### Exercise data:
- Opening Delimiter -
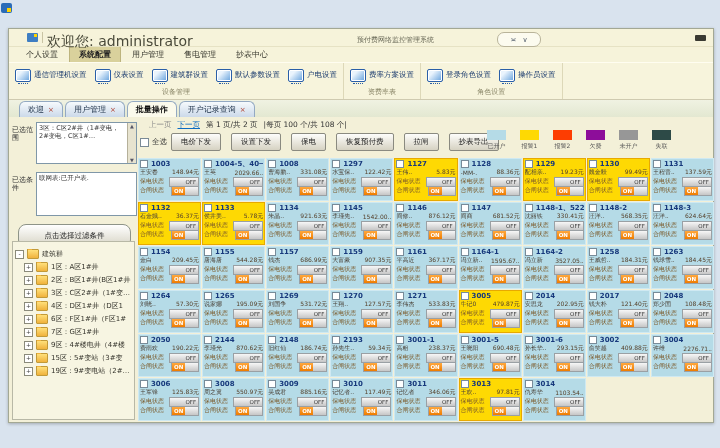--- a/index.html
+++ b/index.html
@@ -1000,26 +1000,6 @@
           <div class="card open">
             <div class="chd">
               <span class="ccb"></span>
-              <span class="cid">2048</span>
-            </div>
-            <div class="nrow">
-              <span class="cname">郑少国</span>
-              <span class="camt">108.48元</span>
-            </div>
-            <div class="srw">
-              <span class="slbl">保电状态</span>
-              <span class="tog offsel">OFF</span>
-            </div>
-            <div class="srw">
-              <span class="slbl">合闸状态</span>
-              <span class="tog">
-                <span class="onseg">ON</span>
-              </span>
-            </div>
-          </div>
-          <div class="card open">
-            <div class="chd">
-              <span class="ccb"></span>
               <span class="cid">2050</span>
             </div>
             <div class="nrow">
- Closing Delimiter -
- Opening Delimiter -
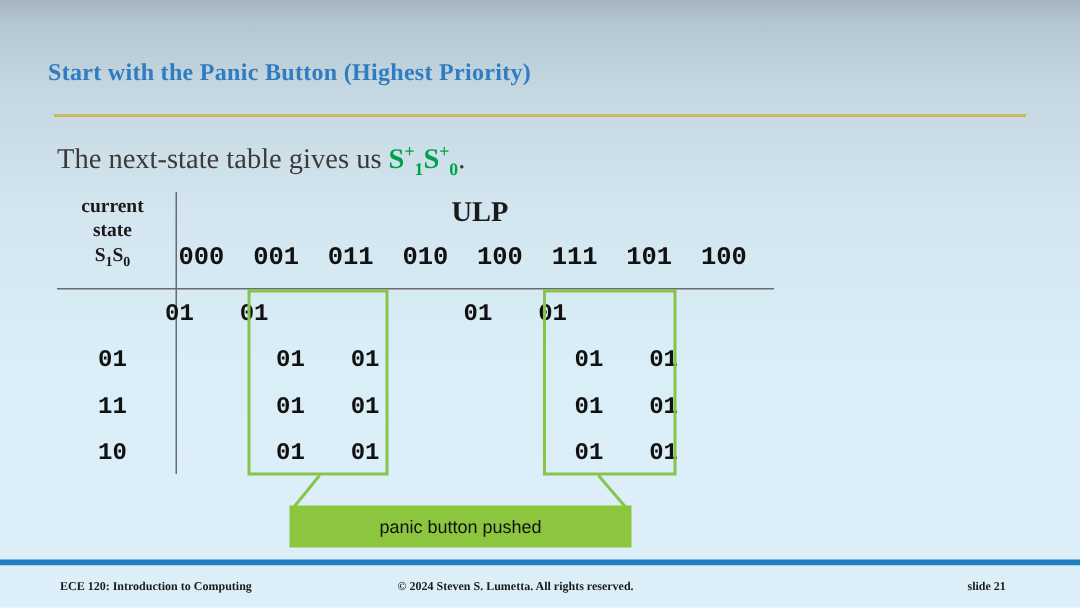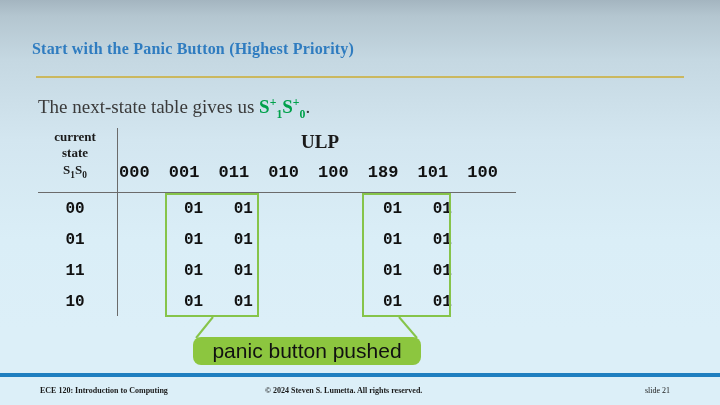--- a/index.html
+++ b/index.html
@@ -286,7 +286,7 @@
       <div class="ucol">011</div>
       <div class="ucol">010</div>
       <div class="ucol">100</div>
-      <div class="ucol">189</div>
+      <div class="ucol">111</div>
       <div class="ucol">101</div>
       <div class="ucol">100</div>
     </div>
- Closing Delimiter -
### Written task:
Pull every line with the string "ucol" from the data above.

### Solution:
       <div class="ucol">011</div>
       <div class="ucol">010</div>
       <div class="ucol">100</div>
-      <div class="ucol">189</div>
+      <div class="ucol">111</div>
       <div class="ucol">101</div>
       <div class="ucol">100</div>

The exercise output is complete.